In the spirit of Denver’s ongoing East Central and East Area neighborhood plans, we’re hoping to illustrate what Denver’s high level tax priorities towards suburban concrete and asphalt look like in real life?

As many of our readers already know, Denver, like most american cities openly embraced a growth “ponzi scheme” following world war II which allowed cities to grow fast and wide. Unfortunately, along the way we forgot to ask whether this new development was able to pay for the ongoing infrastructure maintenance to service these miles of roads, sidewalks, sewer systems, stormwater systems, schools, fire & police departments, and lots and lots of free storage spaces for private vehicles on public property. Unfortunately, the property tax paid by Denver’s suburban property owner’s rarely pays the bill for accessing, maintaining, and servicing their infrastructurally inefficient properties, and Denver looks like this when it comes to paying the infrastructure bill with property tax:

Does your property tax pay for your infrastructure to access and service your property?

This typically gets more exacerbated the further from downtown that we get:

Interestingly, many neighborhoods that are typically known as wealthy or “nice” are often some of the biggest beneficiaries of these infrastructure subsidies from people who often live closer to downtown, are more likely to rent, and often have lower net worth. Polo Club neighborhood is one of the worst offenders.

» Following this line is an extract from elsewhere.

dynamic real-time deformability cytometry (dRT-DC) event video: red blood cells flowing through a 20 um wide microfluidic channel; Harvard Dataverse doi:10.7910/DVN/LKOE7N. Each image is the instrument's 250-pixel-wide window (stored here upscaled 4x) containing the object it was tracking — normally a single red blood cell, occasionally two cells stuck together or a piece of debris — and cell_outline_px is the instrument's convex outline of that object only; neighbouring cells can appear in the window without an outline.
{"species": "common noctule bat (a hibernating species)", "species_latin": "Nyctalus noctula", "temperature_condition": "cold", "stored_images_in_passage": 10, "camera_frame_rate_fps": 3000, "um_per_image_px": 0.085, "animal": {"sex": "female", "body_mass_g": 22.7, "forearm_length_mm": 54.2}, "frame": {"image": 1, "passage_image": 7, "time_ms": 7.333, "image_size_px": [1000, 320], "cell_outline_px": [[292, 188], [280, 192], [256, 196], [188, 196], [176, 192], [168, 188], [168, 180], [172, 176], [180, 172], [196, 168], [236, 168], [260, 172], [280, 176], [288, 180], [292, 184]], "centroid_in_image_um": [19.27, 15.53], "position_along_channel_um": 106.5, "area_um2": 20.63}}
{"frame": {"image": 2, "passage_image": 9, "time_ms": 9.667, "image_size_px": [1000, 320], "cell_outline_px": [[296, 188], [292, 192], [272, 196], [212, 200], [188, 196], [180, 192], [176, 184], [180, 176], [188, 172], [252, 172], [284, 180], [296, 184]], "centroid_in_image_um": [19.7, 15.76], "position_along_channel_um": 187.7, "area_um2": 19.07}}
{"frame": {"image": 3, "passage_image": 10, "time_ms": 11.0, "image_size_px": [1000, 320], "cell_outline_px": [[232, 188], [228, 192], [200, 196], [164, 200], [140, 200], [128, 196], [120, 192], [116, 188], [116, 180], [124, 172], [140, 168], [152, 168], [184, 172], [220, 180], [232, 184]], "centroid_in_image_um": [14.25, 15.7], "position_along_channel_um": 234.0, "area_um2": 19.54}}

What does this actually look like on the street though? Understanding that annual infrastructure maintenance costs $1.06/sq. ft. of land in Denver, here is a financial break down with Denver’s median single family home, duplex, 4-plex, and rowhome:

Single Family Homes with large lots, lots of street frontage, and lots of roads, sewers, sidewalks, paved parking, and stormwater to access and service the properties don’t have enough property tax base to support the maintenance for this built environment.
Duplex – the numbers are getting better and about half the subsidy of a single family home, but still requiring a lot of help from more productive places.
Smaller lot sizes, less street frontage per family, and more economical asphalt and concrete require even less of a subsidy. Added environmental efficiencies of shared walls and less energy use per resident especially if located near to jobs, restaurants, and services that the residents would frequent with transportation.
Finally an economically productive building type and a positive return on the cities public infrastructure investment even in a somewhat low land value area.

So what?

Denver is a very fortunate city in that it has plenty of sales tax, and lodging tax to make up the difference, but it isn’t very equitable, and not very financially resilient in the case that Denver experiences any future recessions or drawbacks in sales tax. Let’s be conscious of what were building and the long term liabilities of the development Denver promotes through its zoning and tax systems.